Totally İle İlgili Cümleler İngilizce Cümle İçinde Kullanımı
Totally
Totally, tamamen veya kesinlikle anlamına gelen bir İngilizce kelime.
Örnek Cümleler:
- I am totally exhausted after running a marathon. (Ben maraton koştuktan sonra tamamen yorgunum.)
- She totally forgot her keys at home. (O, anahtarlarını tamamen evde unuttu.)
- I am totally in love with my new car. (Benim yeni arabama tamamen aşık oldum.)
- He totally aced the exam. (O, sınavda tamamen başarılı oldu.)
- The movie was totally boring. (Film tamamen sıkıcıydı.)
- I am totally against animal cruelty. (Ben hayvanların kötü muamele görmesine tamamen karşıyım.)
- She totally deserves that promotion. (O, o terfiyi tamamen hak ediyor.)
- I am totally into jazz music these days. (Son zamanlarda tamamen caz müziğe merak saldım.)
- He totally destroyed his opponent in the boxing match. (O, boksta rakibini tamamen yok etti.)
- The project is totally feasible within the given timeline. (Proje, verilen süre içinde tamamen mümkündür.)
- The book was totally gripping from start to finish. (Kitap, baştan sona kadar tamamen sürükleyiciydi.)
- I am totally addicted to coffee. (Ben kahveye tamamen bağımlıyım.)

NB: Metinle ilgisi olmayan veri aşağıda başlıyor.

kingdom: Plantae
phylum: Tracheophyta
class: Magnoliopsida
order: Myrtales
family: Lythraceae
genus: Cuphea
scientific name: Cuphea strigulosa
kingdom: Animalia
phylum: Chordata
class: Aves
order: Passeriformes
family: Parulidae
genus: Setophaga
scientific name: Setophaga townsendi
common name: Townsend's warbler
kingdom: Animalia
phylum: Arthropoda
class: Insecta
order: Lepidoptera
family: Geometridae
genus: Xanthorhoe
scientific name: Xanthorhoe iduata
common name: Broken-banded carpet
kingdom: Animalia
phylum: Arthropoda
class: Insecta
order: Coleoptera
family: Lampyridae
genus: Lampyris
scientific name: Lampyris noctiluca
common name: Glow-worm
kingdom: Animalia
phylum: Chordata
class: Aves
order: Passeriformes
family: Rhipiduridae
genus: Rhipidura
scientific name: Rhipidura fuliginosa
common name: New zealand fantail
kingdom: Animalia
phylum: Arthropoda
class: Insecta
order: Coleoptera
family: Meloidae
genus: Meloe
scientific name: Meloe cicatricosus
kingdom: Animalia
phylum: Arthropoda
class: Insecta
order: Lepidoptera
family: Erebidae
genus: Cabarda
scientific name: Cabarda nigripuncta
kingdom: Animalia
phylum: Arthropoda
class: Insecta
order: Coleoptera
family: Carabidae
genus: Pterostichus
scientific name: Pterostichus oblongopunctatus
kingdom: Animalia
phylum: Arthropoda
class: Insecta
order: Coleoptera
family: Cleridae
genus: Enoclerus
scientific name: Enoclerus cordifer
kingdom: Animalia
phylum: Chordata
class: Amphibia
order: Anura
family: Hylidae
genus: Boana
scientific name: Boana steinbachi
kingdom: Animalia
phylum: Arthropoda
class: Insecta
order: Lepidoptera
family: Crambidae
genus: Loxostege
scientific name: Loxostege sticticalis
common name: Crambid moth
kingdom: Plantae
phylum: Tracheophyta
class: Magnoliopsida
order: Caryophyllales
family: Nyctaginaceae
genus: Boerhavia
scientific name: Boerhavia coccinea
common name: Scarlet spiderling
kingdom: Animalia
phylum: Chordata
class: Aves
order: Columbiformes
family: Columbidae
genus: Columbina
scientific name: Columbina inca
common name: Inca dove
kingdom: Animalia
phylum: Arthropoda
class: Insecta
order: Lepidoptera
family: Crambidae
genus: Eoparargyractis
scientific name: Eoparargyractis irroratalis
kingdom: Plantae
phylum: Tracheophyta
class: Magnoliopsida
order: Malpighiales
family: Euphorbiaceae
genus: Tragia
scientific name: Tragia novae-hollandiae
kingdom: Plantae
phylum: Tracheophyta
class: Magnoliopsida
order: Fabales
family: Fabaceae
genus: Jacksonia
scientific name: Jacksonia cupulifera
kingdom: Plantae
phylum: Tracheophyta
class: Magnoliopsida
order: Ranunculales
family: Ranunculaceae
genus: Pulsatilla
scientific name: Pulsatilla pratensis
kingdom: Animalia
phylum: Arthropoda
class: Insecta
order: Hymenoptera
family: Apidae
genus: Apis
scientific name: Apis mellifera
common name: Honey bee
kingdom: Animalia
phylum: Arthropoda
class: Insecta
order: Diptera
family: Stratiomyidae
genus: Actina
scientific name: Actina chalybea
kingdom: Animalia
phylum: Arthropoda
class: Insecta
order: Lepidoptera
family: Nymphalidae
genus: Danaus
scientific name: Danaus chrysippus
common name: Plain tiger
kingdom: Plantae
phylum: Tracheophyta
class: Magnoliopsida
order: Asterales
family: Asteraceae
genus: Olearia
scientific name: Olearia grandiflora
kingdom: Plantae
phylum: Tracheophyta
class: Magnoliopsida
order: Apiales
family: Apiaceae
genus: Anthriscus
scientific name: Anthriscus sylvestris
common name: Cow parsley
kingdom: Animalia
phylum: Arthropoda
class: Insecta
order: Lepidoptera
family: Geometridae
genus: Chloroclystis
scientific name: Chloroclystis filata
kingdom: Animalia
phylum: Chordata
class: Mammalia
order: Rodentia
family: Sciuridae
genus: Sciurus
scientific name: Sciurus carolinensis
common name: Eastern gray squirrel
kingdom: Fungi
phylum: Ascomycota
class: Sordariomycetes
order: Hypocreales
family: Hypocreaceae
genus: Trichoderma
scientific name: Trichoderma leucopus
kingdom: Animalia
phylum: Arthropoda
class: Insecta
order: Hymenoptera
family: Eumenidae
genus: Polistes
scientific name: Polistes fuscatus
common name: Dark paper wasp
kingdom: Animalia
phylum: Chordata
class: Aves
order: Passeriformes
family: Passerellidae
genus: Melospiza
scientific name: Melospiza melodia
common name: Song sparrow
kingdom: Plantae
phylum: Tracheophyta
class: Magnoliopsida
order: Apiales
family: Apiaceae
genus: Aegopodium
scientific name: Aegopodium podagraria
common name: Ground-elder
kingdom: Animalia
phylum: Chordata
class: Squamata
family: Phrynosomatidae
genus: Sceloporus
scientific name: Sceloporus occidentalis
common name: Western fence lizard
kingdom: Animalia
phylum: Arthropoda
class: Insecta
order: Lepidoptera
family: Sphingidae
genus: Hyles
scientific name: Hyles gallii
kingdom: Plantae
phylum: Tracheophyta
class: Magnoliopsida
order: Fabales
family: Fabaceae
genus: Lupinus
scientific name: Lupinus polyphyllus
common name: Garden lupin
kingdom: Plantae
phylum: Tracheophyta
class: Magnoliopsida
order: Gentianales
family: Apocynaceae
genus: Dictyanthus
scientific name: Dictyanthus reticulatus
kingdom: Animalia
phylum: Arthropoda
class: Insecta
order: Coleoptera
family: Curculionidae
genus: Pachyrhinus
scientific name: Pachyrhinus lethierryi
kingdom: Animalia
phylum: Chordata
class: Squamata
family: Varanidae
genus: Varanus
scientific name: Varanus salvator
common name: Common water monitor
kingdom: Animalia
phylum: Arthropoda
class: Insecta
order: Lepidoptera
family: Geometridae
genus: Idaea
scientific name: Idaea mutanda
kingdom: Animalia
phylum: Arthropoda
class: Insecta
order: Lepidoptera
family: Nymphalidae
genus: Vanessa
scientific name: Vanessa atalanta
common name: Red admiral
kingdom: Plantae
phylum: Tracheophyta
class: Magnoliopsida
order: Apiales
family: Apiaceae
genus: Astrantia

- She totally nailed the presentation. (O, sunumu tamamen başardı.)
- The food was totally delicious. (Yemekler tamamen lezzetliydi.)
- I am totally in favor of reducing carbon emissions. (Ben karbon salınımını azaltmaya tamamen destek veriyorum.)
- He totally ignored my advice and ended up in trouble. (O, benim tavsiyemi tamamen görmezden geldi ve başı belaya girdi.)
- The new album is totally different from their previous work. (Yeni albüm, önceki çalışmalarından tamamen farklıdır.)
- I am totally convinced that she is the right person for the job. (O, iş için doğru kişi olduğuna tamamen ikna oldum.)
- She was totally surprised by the birthday party. (Doğum günü partisinden tamamen şaşırdı.)
- The company’s decision was totally unethical. (Şirketin kararı tamamen etik dışıydı.)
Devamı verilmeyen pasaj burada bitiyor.